→ **ACTION ITEM**:
Please copy each line of the records below that includes the word "pyautogui".

—————

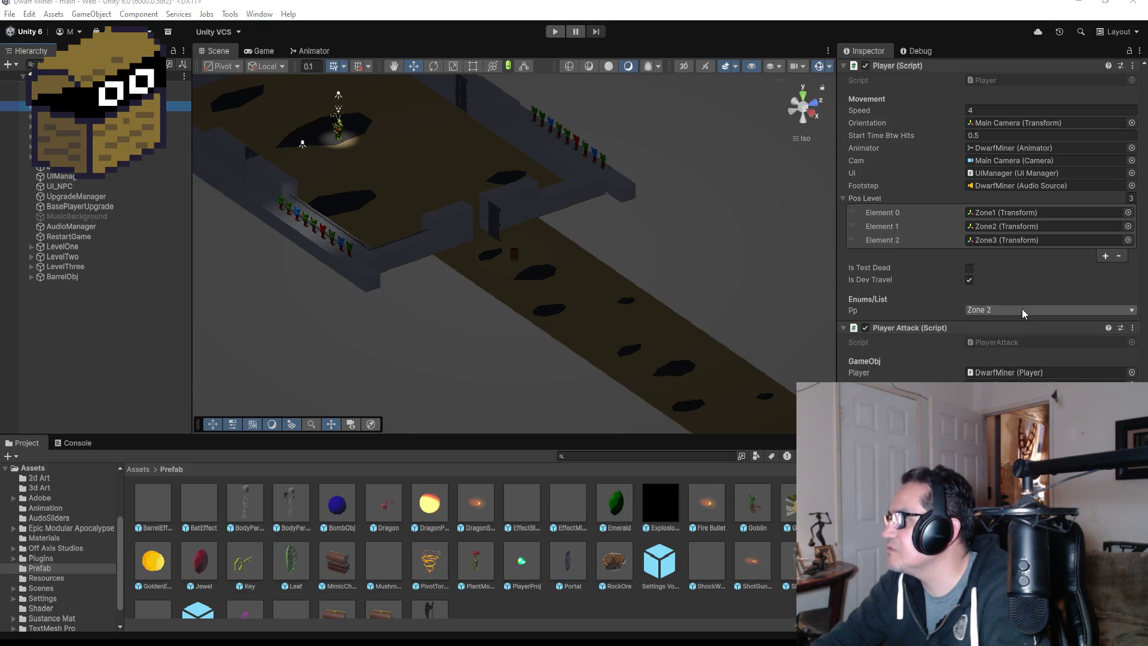
pyautogui.click(555, 31)
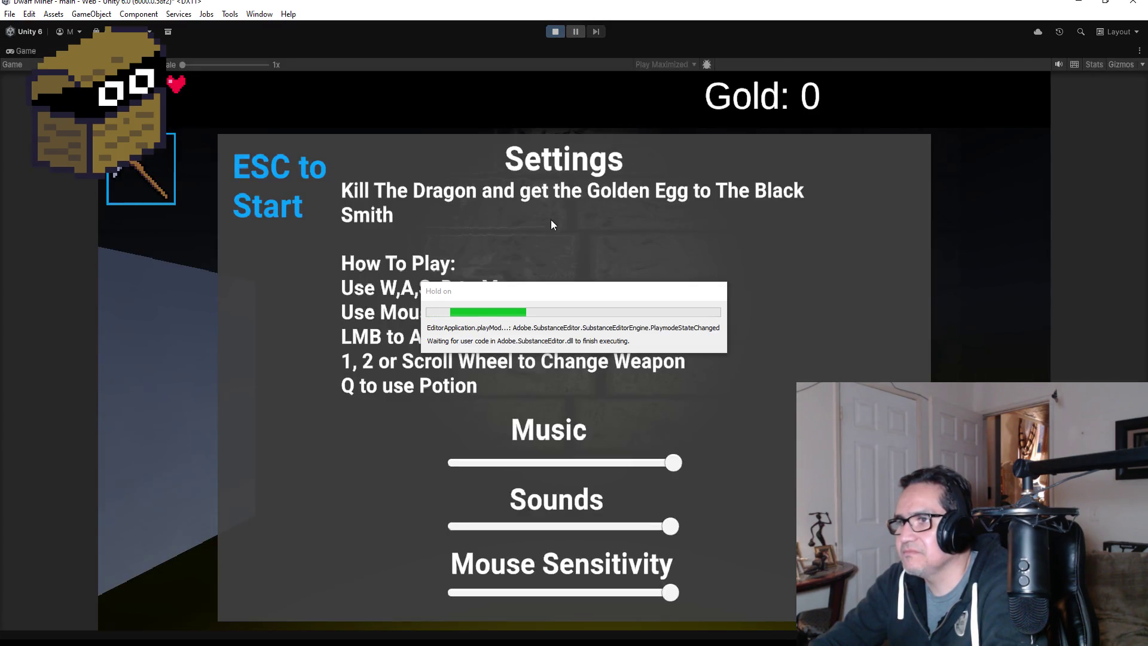
# Dismiss the settings screen and swing the pickaxe to crack the wall.
pyautogui.press('Escape')
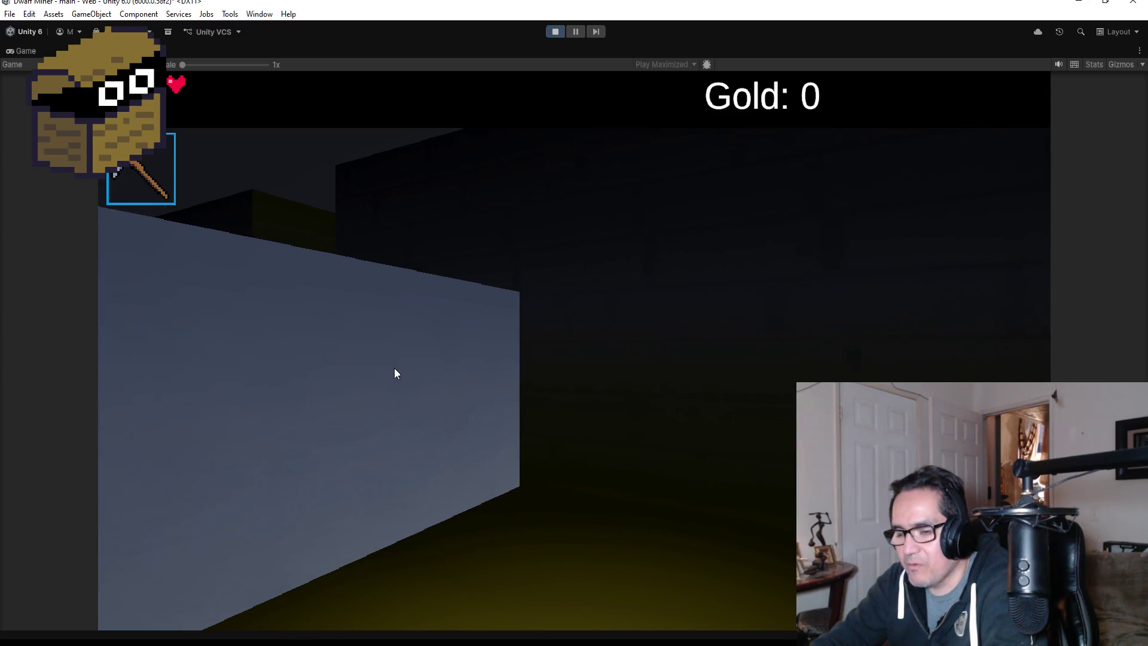
pyautogui.moveTo(204, 440)
pyautogui.moveTo(395, 495)
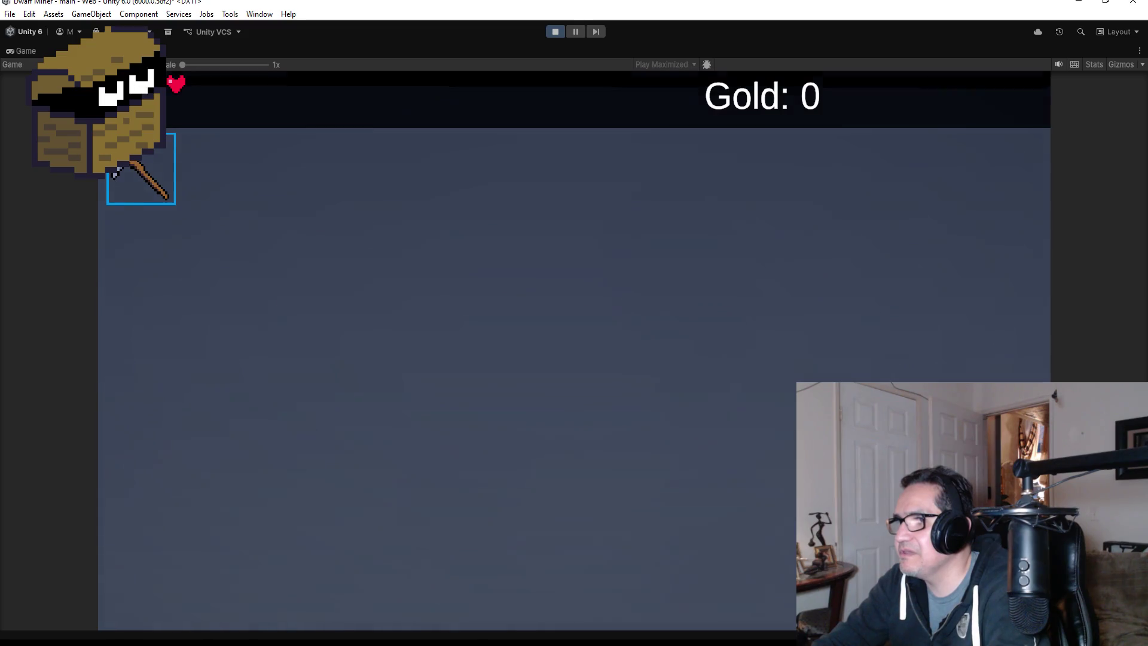
pyautogui.moveTo(574, 353)
pyautogui.moveTo(573, 322)
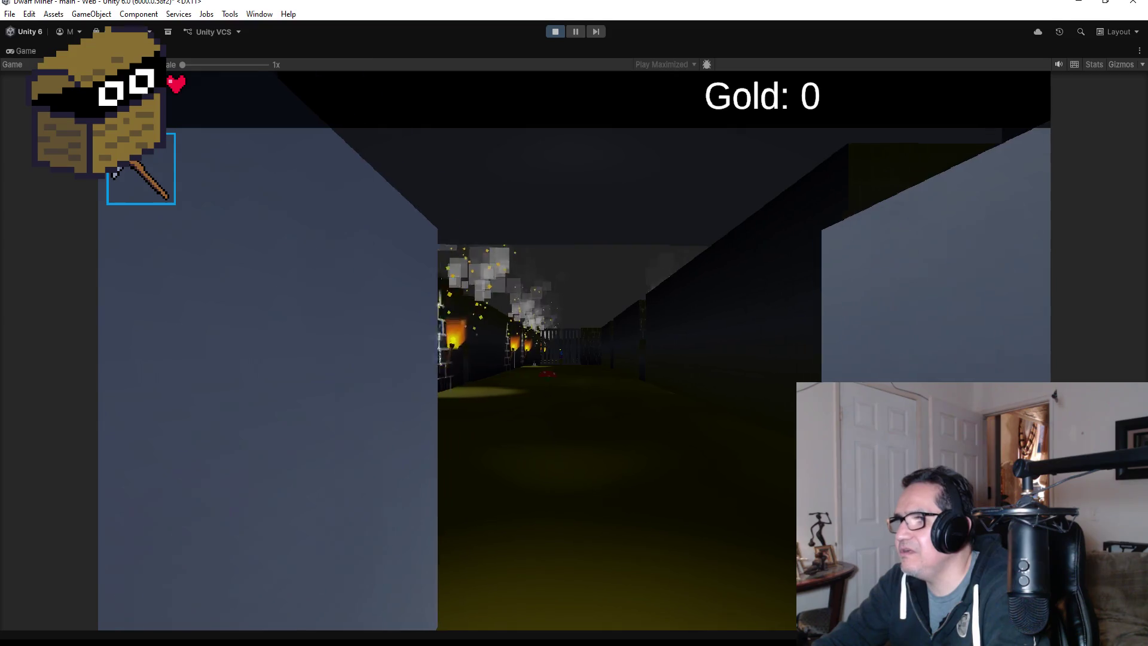
pyautogui.click(574, 351)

—————

→ **RESPONSE AREA**:
pyautogui.click(555, 31)
pyautogui.press('Escape')
pyautogui.moveTo(204, 440)
pyautogui.moveTo(395, 495)
pyautogui.moveTo(574, 353)
pyautogui.moveTo(573, 322)
pyautogui.click(574, 351)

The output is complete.